A previously unhearled crossroads that some say was
a pivital place in time that may have sparked King’s commitment to civil rights
and was thus a significant event in the history of the civil rights movement in
the United States.
They sat down in a booth and awaited service, which
never came, and when they complained, the bartender took a gun out from behind
the counter, went to the door and shot it into the air.
King and his friends went to the local police and
filed a complaint, which led to the arrest of the bartender – Ernest Nichols,
and a court date. When W. Thomas McGann, the Burlington County attorney who
represented Nichols died, the event was mentioned in his obituary and caught my
attention.
Mary’s Place was located within the clover leaf
intersection at Route 73 and Camden Road, Main Street in Maple Shade, a small town
between Pennsauken and Morristown.
After reading the lawyer’s obituary I took a drive
to the location and found Mary’s Place still standing, a closed, boarded up
roadside bar , and through its windows I could see the stools placed upside
down on the bar and chairs on the tables, just as it was left year’s earlier.
Now owned by the NJ Dept of Transportation, they soon leveled the place,
unaware of its historical significance.
Now, Patrick Duff has initiated a movement of sorts
to recognize the place by making it a park with benches and an historical
plaque that would explain the sites significance, and he has garnered up some
significant support from a local community that didn’t even know their hometown
was the scene of such an event, including the NAACP.
Local reporter Daniel Nester and Philadelphia
attorney David Larrson have both taken an interest and local officials are now
supporting the idea of an MLK Park and historical plaque at the site where
Mary’s Place once stood.
Duff has also obtained a copy of the original
complaint that King and his friends made against Nichols, which also indicates that at the time King lived in Camden at 753 Walnut Street in South Camden.

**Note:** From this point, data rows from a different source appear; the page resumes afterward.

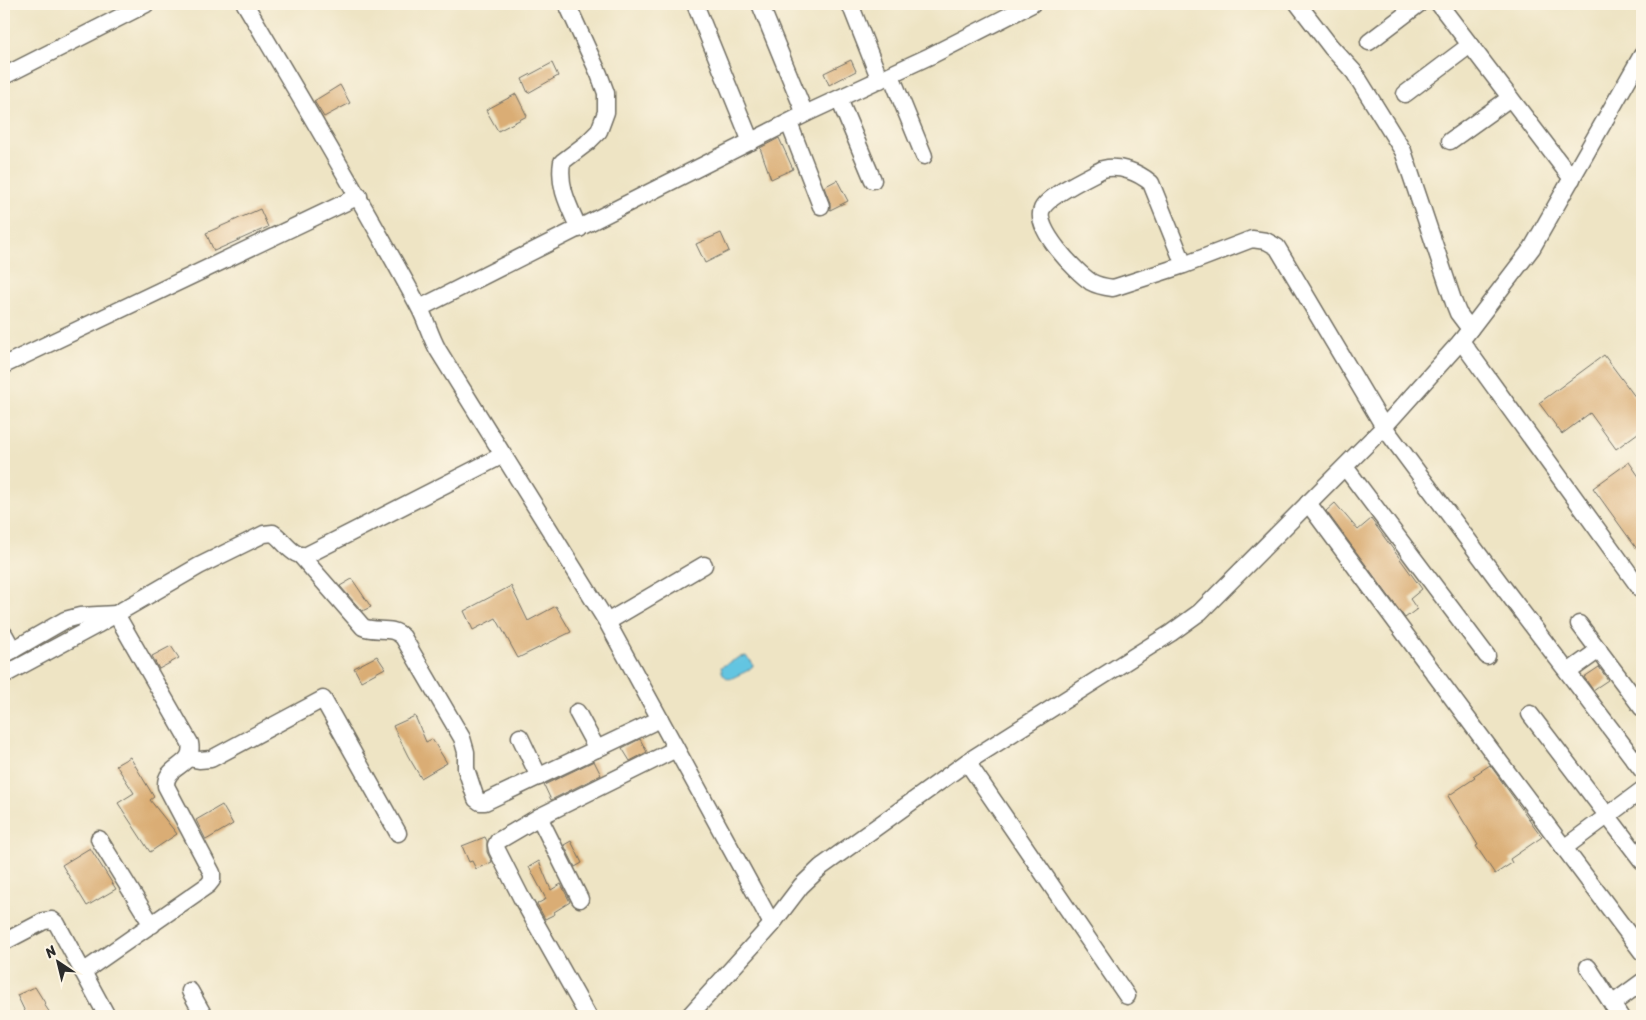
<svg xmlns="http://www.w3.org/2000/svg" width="1646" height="1020" font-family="Sriracha,sans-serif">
  <rect width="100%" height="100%" fill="#fcf5e5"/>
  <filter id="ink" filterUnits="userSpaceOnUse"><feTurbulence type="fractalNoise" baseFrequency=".02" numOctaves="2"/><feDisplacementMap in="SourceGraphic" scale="10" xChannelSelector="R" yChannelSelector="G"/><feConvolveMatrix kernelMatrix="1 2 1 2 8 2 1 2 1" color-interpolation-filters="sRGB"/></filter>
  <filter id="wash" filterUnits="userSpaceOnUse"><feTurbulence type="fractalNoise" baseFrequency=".0096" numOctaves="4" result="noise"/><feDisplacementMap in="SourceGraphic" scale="20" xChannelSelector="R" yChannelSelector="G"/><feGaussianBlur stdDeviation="1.12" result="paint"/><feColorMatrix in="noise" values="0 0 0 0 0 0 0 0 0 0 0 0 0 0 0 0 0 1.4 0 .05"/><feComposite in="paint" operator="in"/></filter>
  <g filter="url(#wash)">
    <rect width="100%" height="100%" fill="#eee4c4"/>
    <path fill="#63c5e1" stroke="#477886" d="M 746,656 L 752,662 L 753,666 L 747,671 L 730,679 C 724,677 722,674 721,667 L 740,657 Z"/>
    <g id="blocks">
      <g fill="#daad74">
        <polygon points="851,60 856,71 829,85 824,73"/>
        <polygon points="552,63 558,76 528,93 522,79"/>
        <polygon points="340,85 350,103 324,117 314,101"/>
        <polygon points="516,94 527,116 498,131 486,110"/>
        <polygon points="779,138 793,169 771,179 760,148"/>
        <polygon points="837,180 848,201 830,210 830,203 824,187"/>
        <polygon points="260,209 268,227 214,251 206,233"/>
        <polygon points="721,233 729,251 705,263 696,244"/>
        <polygon points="1604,355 1642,406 1642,430 1616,449 1590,413 1562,434 1539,403"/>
        <polygon points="1629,462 1642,481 1642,556 1593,488"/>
        <polygon points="1335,503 1358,530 1371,519 1422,589 1410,599 1417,609 1405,618 1326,511"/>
        <polygon points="352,579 371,607 362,611 340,586"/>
        <polygon points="511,586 528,621 556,606 571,632 518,658 496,618 473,630 464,611"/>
        <polygon points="171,646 179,658 159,669 152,656"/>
        <polygon points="377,656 385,668 361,681 354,668"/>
        <polygon points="1599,667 1608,680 1593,690 1584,677"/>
        <polygon points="415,716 426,742 432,739 447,763 421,778 408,756 393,726"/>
        <polygon points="640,739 647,752 630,761 622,748"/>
        <polygon points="130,757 154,797 150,800 177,834 150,852 118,803 134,793 116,765"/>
        <polygon points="594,761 601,775 551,800 544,785"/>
        <polygon points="1490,765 1542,837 1510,859 1512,863 1495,874 1476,846 1478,845 1448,796 1475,778 1473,776"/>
        <polygon points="222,805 233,824 206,840 196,820"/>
        <polygon points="485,837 487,841 487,852 492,862 476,869 472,861 469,862 462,846"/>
        <polygon points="571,841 582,863 575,867 564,845"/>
        <polygon points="90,848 116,889 87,906 62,865"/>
        <polygon points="539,861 551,890 561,884 570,902 554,912 555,914 545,919 537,904 546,899 529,867"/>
        <polygon points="35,987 45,1003 44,1004 52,1016 27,1016 17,995"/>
      </g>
    </g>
  </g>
  <g filter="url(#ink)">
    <use href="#blocks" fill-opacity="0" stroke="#6f6c61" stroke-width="1"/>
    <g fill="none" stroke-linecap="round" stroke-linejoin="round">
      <g stroke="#6f6c61" stroke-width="19">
        <g id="minor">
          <path d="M 245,4 C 304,103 363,203 418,305 C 426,319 430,336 438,350 L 607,622 L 772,924"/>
          <path d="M 567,4 L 599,74 L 606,93 L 606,112 L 599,131 L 587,143 L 562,162 C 558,187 569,206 579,229"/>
          <polyline points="695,4 751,142"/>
          <polyline points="760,4 805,114"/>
          <polyline points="850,4 880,80"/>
          <polyline points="1298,4 1331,47 1354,72 1403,151 1454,303 1458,313 1470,329"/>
          <polyline points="1439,4 1572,179"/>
          <polyline points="1369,42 1419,4"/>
          <polyline points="891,75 924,156"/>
          <polyline points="4,76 146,4"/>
          <polyline points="1405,94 1470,45"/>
          <polyline points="839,99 873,180"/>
          <polyline points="789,123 821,206"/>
          <polyline points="1450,141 1510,98"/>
          <path d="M 1184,265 L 1151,183 C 1138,172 1120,165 1103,169 C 1088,177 1049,195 1042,209 C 1033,228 1076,272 1091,282 C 1098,286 1105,287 1113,288 L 1184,265 L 1252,239 L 1266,241 L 1277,247 L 1384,427 L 1506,591 L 1642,770"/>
          <polyline points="420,308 805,114 930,56 1032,4"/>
          <polyline points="1461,341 1642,591"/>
          <polyline points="4,365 359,196"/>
          <polyline points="1345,467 1487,656"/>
          <polyline points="1308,503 1499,761 1642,952"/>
          <path d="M 301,556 L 363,627 C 376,633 392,625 403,637 L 462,738 L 466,752 L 466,769 L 476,799 L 480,802 L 485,802 L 660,719"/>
          <polyline points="607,622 704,565"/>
          <polyline points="1579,624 1642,708"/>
          <polyline points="4,634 13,650"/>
          <path d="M 4,655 L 65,620 L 80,616 L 116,614 L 190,743 C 195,768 165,764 166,786 L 212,873 L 212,880 L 208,885 L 83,972"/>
          <polyline points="1568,672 1599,650"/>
          <path d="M 4,675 L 97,625 L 199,566 L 264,534 L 273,533 C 284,540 292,558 307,555 L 503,455"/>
          <polyline points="577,712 597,749"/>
          <polyline points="1530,714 1642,861"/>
          <polyline points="520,737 539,777"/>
          <polyline points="188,758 199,760 211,759 323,699 398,833"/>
          <polyline points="967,762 1127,996"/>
          <polyline points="539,817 580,899"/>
          <polyline points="99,839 152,925"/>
          <polyline points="1564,848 1642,790"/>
          <polyline points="4,942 44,921 52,920 57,924 107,1016"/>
          <polyline points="1588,967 1620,1016"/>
          <polyline points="190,991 204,1016"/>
          <polyline points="1612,1004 1642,982"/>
          <polyline points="588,1016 521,897 497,850 496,845 498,841 539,817 676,749"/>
          <polyline points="689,1016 772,924 801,886 821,867 967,762 1171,633 1200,612 1384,427 1461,341 1532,248 1642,55"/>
        </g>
      </g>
      <use href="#minor" stroke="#fff" stroke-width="16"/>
    </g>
  </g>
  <rect width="1646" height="1020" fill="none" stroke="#fcf5e5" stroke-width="20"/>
  <g transform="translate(58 962) rotate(325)" stroke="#fcf5e5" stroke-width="4" paint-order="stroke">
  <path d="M0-4L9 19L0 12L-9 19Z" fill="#2b2b2b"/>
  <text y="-8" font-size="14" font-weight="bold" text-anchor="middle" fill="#2b2b2b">N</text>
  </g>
</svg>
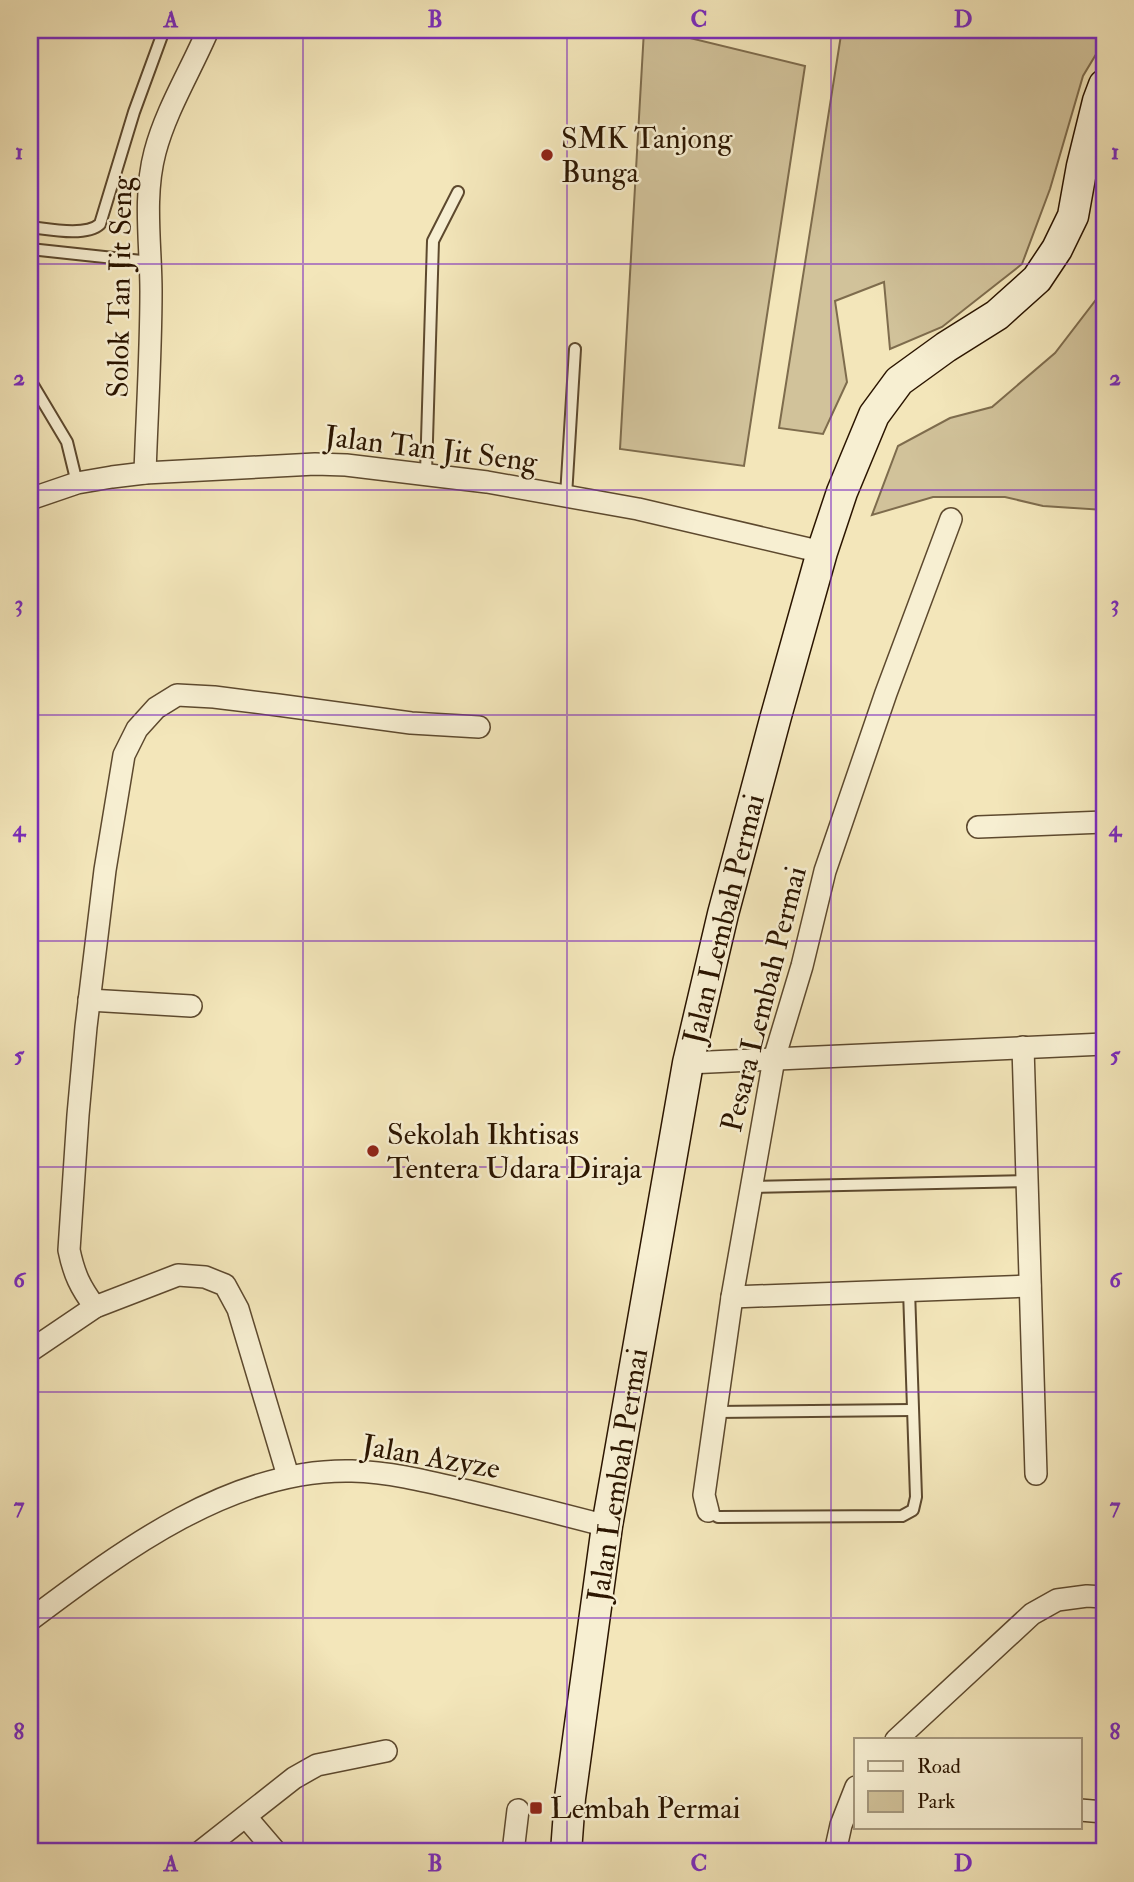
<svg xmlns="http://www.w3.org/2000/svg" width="1134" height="1882" font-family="'IM FELL Double Pica',serif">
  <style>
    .green { fill: #d1c29a; stroke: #7e6c4d; stroke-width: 2 }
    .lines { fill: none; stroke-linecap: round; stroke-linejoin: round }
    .service-casing { stroke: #5d492e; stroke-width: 14 }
    .minor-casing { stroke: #5d492e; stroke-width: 24 }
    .secondary-casing { stroke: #2b1500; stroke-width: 33 }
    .service { stroke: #f7efd2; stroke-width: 10 }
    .minor { stroke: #f7efd2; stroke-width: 21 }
    .secondary { stroke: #f7efd2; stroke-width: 30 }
    .grid { fill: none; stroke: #7b2cbf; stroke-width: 2; stroke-opacity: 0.55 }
    .poi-dot { fill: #8f2418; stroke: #f7efd2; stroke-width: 2.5 }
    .labels { text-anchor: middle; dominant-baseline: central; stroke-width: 5; stroke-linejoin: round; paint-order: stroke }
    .poi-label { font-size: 30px; fill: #2b1500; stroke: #f7efd2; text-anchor: start }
    .street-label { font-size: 30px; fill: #2b1500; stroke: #f7efd2 }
    .neatline { fill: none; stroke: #7b2cbf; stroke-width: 2.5 }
    .grid-label { font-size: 23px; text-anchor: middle; font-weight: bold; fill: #7b2cbf }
  </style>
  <rect width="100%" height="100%" fill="#f3e6ba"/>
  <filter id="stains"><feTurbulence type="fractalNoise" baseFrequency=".00286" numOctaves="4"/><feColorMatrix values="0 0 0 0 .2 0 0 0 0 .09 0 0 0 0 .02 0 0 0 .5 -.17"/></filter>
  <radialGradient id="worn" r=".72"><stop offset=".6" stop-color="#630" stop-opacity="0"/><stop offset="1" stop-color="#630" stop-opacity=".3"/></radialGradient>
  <g class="green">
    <path d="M 644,30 L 657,30 L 805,66 L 744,466 L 620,449 Z"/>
    <path d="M 825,30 L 1104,30 L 1104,41 L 1083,76 L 1050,189 L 1022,264 L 942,327 L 890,349 L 884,282 L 835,301 L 847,382 L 823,434 L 779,428 L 841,35 Z"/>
    <path d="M 1104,282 L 1104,510 L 1043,506 L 1005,497 L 933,497 L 872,515 L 898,446 L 950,418 L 992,407 L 1055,353 L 1098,297 Z"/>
  </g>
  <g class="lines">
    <defs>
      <g id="service">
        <path d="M 30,227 C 48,229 86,237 100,224 L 134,112 L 164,30"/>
        <path d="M 30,249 L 151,262"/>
        <path d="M 30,380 L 67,442 L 77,483"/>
        <path d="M 426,473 L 433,241 L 458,192"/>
        <path d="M 566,496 L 575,349"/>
        <path d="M 750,1187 L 1027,1181"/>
        <path d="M 716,1412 L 912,1410"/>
        <path d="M 708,1511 L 718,1517 L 902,1516 L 913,1510 L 916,1497 L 909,1290"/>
      </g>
      <g id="minor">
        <path d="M 145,473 C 147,413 151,352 151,291 C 151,246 143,197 155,152 C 166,110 191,70 208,30"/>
        <path d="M 30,499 L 77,483 L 112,477 L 145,473 L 315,464 L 346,465 L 487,482 L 638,509 L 822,552"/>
        <path d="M 978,827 L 1104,822"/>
        <path d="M 89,1000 L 191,1006"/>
        <path d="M 1023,1047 L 1036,1474"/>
        <path d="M 688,1063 L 1104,1044"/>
        <path d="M 732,1297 L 1030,1286"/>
        <path d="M 95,1307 C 80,1287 74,1274 69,1250 L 78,1115 L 86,1027 L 105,870 L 124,755 L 137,729 L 156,708 L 177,695 L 214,697 L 278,705 L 411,723 L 479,727"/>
        <path d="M 30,1351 L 95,1307 L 178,1275 L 205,1277 L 225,1285 L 238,1309 L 288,1476"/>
        <path d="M 708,1511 L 704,1495 L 732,1297 L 774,1059 L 802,966 L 825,871 L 886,693 L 951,519"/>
        <path d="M 30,1620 C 122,1551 232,1468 352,1471 C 391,1472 430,1482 468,1491 C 514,1502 561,1514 607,1526"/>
        <path d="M 896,1740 L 1032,1614 L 1057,1600 L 1087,1596 L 1104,1597"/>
        <path d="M 1080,1810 L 1104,1812"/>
        <path d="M 246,1817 L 276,1852"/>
        <path d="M 200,1852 L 294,1778 L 317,1765 L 386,1751"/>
        <path d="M 513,1852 L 518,1810"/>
        <path d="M 835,1852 L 841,1825 L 856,1787"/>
      </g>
      <path id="secondary" d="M 566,1852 L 570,1798 L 607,1526 L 688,1063 L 723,914 L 776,716 L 822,552 L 842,492 L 874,415 L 899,381 L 946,347 L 997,315 L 1037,279 L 1057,249 L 1073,216 L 1082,166 L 1098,101 L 1104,85"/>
    </defs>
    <use href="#service" class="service-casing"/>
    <use href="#minor" class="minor-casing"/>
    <use href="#secondary" class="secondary-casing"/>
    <use href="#service" class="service"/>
    <use href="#minor" class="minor"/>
    <use href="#secondary" class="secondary"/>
  </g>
  <path class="grid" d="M 303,30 L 303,1852M 567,30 L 567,1852M 831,30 L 831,1852M 30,264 L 1104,264M 30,490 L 1104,490M 30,715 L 1104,715M 30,941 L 1104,941M 30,1167 L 1104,1167M 30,1392 L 1104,1392M 30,1618 L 1104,1618"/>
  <g class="poi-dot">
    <circle cx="547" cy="155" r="7"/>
    <circle cx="373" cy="1151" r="7"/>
    <rect x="529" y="1801" width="14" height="14" rx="3.5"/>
  </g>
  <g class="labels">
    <g class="poi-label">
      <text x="561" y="138">SMK Tanjong<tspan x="561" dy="34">Bunga</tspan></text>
      <text x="387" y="1134">Sekolah Ikhtisas<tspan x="387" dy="34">Tentera Udara Diraja</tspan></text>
      <text x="550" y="1808">Lembah Permai</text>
    </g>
    <g class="street-label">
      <text transform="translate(120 287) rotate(-89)">Solok Tan Jit Seng</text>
      <text transform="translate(431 449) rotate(7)">Jalan Tan Jit Seng</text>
      <text transform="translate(724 919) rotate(-76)">Jalan Lembah Permai</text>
      <text transform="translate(764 999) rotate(-76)">Pesara Lembah Permai</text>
      <text transform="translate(431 1457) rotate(10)">Jalan Azyze</text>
      <text transform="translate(618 1475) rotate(-81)">Jalan Lembah Permai</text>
    </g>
  </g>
  <rect width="1134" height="1882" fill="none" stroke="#f3e6ba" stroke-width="77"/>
  <rect x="854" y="1738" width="228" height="91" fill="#f7efd2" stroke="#a5987e" stroke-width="2"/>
  <rect x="868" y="1761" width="35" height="10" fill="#f7efd2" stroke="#a5987e" stroke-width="2"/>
  <text x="917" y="1773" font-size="21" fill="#2b1500">Road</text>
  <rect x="868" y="1791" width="35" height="21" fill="#d1c29a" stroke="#a5987e" stroke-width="2"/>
  <text x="917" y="1808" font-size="21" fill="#2b1500">Park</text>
  <rect x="38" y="38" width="1058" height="1805" class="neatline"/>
  <g class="grid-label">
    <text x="171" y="27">A</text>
    <text x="435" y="27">B</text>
    <text x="699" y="27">C</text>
    <text x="963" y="27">D</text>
    <text x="19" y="159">1</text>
    <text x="1115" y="159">1</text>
    <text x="19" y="385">2</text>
    <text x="1115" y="385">2</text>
    <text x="19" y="611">3</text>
    <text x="1115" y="611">3</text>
    <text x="19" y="836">4</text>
    <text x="1115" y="836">4</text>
    <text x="19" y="1062">5</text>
    <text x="1115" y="1062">5</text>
    <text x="19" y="1287">6</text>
    <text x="1115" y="1287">6</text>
    <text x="19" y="1513">7</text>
    <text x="1115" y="1513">7</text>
    <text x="19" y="1739">8</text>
    <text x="1115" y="1739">8</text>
    <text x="171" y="1871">A</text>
    <text x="435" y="1871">B</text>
    <text x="699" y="1871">C</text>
    <text x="963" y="1871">D</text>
  </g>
  <rect width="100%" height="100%" filter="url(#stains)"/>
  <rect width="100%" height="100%" fill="url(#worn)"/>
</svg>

Proposed wording for historical marker:
This was the location of Mary’s Place Café, Maple
Shade, New Jersey, where on June 12, 1950 Crozier Theological Seminary divinity
students Martin Luther King, Jr. and Walter R. McCall and their dates Pearl E.
Smith and Doris Wilson were refused service by Ernest Nichols.
When they persisted Nichols shot a gun into the air,
an incident that led to charges being filed against Nichols and is said to have
inspired King to take up the cause of civil rights.